After Afon relayed the information, Hiebert was demonstrably beside himself, like a spurned executive whose underlings fail to carry out orders. Stalemate. Afon sighed...unable to shape the course of history...his was not to reason why.

"A fruitless course of action," Hiebert finally gestured to Afon, "we'll have to try something else."

"PAPIROSI," one of the crew shouted down to Afon as the dory made ready to depart.

"Nyet...mojetbweet zaftra," Afon called back, with a broad infectious smile and affirmative wave of both arms.

"Cut out all that foreign double-talk and tell us what it means!"

"It means...he ask if we have cigarettes...I tell him no...but maybe have cigarettes tomorrow."

The crew waved back exuberantly, as though a lasting bond had been formed. "Afon," they might have said, to borrow a line from Casablanca, "this looks like the beginning of a beautiful friendship."

Hiebert had absolutely no patience for this kind of banter and ordered the dory forthwith back to shore where he planned further consultation with the Coast Guard at Race Point.

Curtain. Act One.

* * *

A fog horn moaned and clouds began to lift as dawn broke innocently on a glorious summer day. Under cover of darkness, having solved its probleems, the Murmansk slipped away and headed for a rendezvous with a Soviet factory ship out at George's Bank. Pervasive calm was the order of the day. Afon received an honorable discharge and the promise of a letter of commendation to follow. That morning, Provincetown Harbor sparkled with a newfound air of freedom as the Republic once more was out of harm's way.

Late into Saturday night, Beachcombers kept plying Afon with drink and questions to which he readily complied, becoming more and more animated as the night wore on, finding celebrity much to his liking. Out of the depths of Russian despair, Afon positively glowed center stage in his fifteen minutes of fame.

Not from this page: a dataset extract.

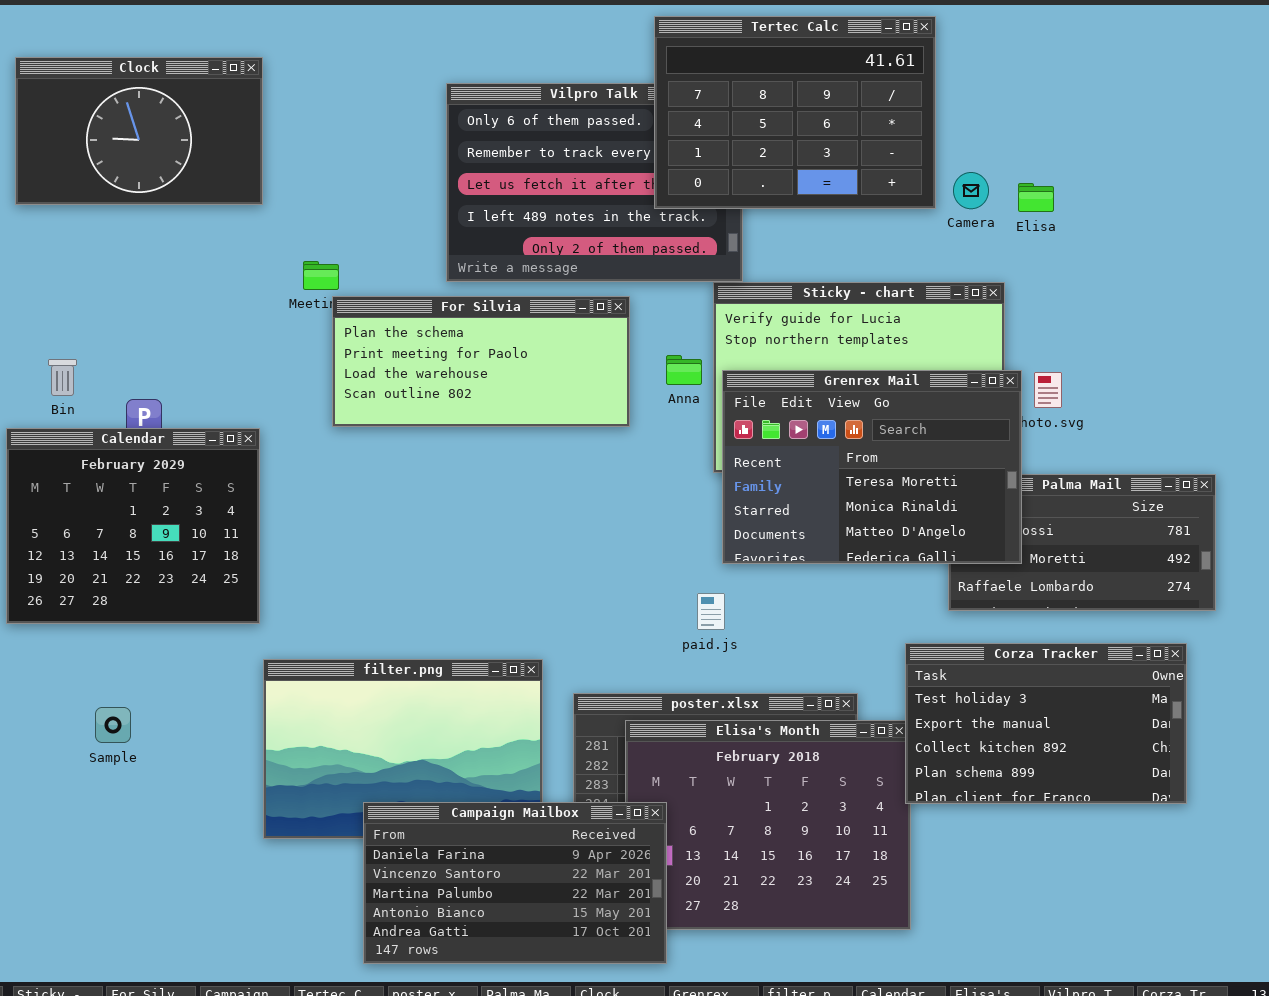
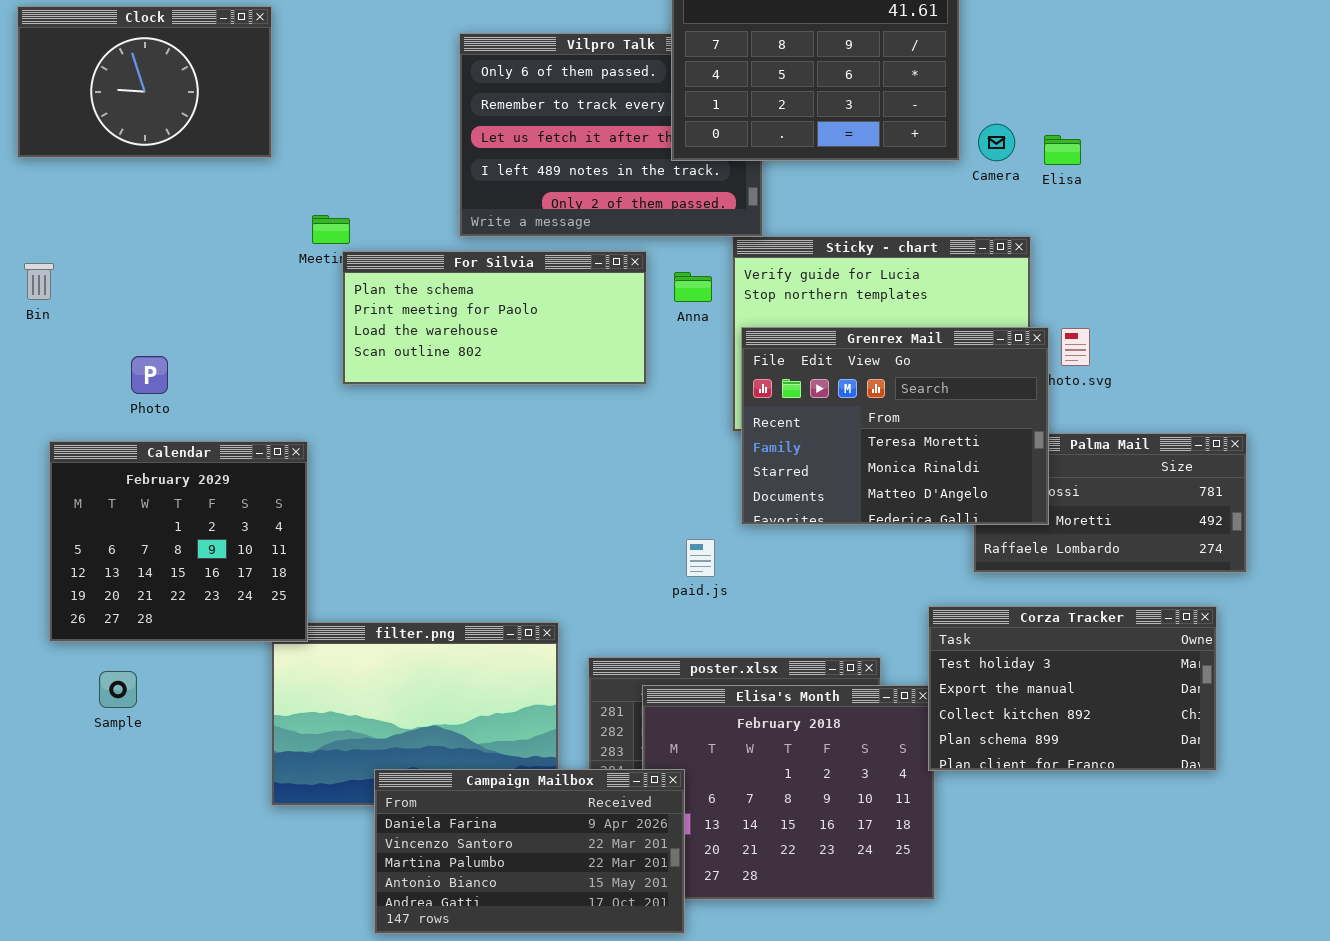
Anna: [666,355,702,385] -> [674,272,712,302], moved
Bin: [48,359,77,396] -> [24,263,54,300], moved
Calendar: [6,428,260,624] -> [49,441,308,642], moved
paid.js: [697,593,725,630] -> [686,539,715,577], moved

It was 11.30 when Sal Del Deo finally arrived, drenched in perspiration after having cooked more than two hundred and fifty dinners on the busiest night in memory.

A space had to be cleared so I could set up the projector and begin to screen the first of a program of ring classics.

By the time Robinson-LaMotta came on, it seemed muted and pale in comparison with the tales Afon shared with us, we privileged members of the Beachcombers. Saturdays like that are truly nights to remember. A silent film, even with dubbed sound track, can rarely equal the sound and fury and fun of real life as it happens to the people we love in real time.